A totally hypothetical example.

Ana and Bob work in data analysis, putting together reports and are managed by Carolina. Bob is more tenured, but Ana is an enthusiastic recent graduate. Carolina asks Bob to take on more responsibility, editorialize the reports. Bob says no, he and his husband have a new baby. How can he possibly do more work right now? As the most tenured employee, he has all the most complex reports to generate. Carolina doesn’t like to push, so she lets it go.

Ana, as she’s new, is doing the easiest analyses, and sees how she can use some simple scripting to make them faster. With all her work done, she asks Carolina if there’s anything else she can do. Carolina gives her a rough idea to investigate that she hasn’t had time to dig into herself. Ana looks into it, pulls together some analysis, and finds some other questions to look into, and puts together some editorial on it. Whilst it’s missing some key pieces, Carolina sees a way to get the help she needs whilst also developing someone who seems to really appreciate it.

A year later, Carolina gets promoted. Ana takes over her role. Bob is pissed. Why didn’t Carolina tell him what was at stake? He starts looking for a new job.

This scenario could have gone differently. Carolina could – should – have asked Bob what he would need to take on that additional responsibility, coached him through handing off some of his work to Ana. In an ideal world, Carolina would have found a way to grow both her employees and make more opportunity for everyone, rather than creating a situation where one left, and the other was overwhelmed and immediately thrown into hiring a replacement.

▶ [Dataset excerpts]

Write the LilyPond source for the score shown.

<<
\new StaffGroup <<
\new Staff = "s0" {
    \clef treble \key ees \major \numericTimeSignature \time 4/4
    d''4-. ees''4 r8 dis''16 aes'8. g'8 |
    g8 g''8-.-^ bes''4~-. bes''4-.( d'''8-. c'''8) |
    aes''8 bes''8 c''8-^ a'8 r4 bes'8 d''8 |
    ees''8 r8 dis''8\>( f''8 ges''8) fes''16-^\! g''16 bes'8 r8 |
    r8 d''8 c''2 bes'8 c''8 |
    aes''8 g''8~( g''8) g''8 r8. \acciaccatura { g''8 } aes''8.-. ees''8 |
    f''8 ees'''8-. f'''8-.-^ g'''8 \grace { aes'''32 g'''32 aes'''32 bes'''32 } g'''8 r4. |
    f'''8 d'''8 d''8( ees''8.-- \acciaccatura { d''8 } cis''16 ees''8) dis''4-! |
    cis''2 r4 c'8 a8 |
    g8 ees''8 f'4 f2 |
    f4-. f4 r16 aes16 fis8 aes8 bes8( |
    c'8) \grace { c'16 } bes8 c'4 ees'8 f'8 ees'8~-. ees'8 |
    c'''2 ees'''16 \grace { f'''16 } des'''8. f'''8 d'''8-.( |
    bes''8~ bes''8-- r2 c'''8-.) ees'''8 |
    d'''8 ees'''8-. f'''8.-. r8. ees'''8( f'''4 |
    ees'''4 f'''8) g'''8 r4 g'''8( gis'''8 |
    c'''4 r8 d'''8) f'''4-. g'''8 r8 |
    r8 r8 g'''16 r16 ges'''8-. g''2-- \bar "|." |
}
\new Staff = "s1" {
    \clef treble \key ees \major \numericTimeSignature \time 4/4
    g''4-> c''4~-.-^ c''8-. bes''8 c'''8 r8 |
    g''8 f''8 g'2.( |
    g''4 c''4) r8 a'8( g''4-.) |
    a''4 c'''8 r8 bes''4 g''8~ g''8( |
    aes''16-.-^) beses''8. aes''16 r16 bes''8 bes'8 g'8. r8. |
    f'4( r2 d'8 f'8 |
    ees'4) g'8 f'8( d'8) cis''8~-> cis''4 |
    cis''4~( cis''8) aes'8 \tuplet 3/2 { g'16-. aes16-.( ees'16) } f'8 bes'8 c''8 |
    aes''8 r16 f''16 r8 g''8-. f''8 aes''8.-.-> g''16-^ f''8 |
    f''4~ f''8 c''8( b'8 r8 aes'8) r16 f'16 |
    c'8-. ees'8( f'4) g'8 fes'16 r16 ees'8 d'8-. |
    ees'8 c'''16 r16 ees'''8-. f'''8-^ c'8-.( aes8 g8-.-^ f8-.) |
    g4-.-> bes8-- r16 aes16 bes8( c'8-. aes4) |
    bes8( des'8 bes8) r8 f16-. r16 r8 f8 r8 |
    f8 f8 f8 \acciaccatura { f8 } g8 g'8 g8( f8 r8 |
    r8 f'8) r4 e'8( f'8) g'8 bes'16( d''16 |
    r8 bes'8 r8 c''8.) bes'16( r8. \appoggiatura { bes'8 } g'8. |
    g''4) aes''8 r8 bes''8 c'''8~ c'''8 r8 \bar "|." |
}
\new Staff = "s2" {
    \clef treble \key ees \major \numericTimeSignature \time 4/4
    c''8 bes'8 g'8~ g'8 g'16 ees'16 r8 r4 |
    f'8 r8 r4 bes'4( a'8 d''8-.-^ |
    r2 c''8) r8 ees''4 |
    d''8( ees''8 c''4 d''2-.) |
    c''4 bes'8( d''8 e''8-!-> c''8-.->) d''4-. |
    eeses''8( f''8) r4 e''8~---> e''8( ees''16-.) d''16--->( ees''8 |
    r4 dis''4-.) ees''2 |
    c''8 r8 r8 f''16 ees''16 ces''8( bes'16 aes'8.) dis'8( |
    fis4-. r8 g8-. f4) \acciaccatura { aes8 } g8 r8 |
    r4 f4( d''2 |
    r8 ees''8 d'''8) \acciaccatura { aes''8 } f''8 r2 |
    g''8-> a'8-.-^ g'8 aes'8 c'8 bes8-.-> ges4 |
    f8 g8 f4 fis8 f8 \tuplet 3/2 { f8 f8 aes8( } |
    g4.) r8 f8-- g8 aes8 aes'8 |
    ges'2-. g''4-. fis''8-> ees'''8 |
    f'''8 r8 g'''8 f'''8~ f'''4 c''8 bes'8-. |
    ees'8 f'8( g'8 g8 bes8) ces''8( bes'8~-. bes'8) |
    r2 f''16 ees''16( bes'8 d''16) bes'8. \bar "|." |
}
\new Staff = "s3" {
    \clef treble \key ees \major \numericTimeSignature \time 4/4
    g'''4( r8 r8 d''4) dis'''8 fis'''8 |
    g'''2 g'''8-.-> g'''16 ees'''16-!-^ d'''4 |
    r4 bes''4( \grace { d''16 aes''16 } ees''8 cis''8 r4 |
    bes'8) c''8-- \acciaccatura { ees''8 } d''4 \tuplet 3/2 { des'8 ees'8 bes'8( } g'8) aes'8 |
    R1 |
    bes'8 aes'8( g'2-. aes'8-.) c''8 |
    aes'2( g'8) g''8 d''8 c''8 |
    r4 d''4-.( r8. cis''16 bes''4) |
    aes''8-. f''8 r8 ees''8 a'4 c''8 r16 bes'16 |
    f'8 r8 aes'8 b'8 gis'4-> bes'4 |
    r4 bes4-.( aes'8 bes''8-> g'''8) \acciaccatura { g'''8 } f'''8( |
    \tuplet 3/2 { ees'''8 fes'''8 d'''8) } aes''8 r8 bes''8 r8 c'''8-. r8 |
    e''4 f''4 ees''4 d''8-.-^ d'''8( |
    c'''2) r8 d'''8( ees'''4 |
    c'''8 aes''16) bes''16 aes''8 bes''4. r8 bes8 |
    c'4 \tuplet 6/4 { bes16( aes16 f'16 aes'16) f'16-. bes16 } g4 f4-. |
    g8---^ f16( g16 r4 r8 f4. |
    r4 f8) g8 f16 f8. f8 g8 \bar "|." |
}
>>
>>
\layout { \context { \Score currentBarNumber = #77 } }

▶ [TASKS TO CARRY OUT]
a) In one to three sentences, please explain why Bob turns down Carolina's request to take on more responsibility in the workplace scenario.
b) In the workplace scenario, what does Ana see she can use to make her easiest analyses faster?
The entries have nothing to do with the tasks.

▶ [PER-TASK OUTPUTS]
a) Bob says no because he and his husband have a new baby, so he doesn't see how he could do more work right now. As the most tenured employee, he also already has all the most complex reports to generate.

b) Some simple scripting.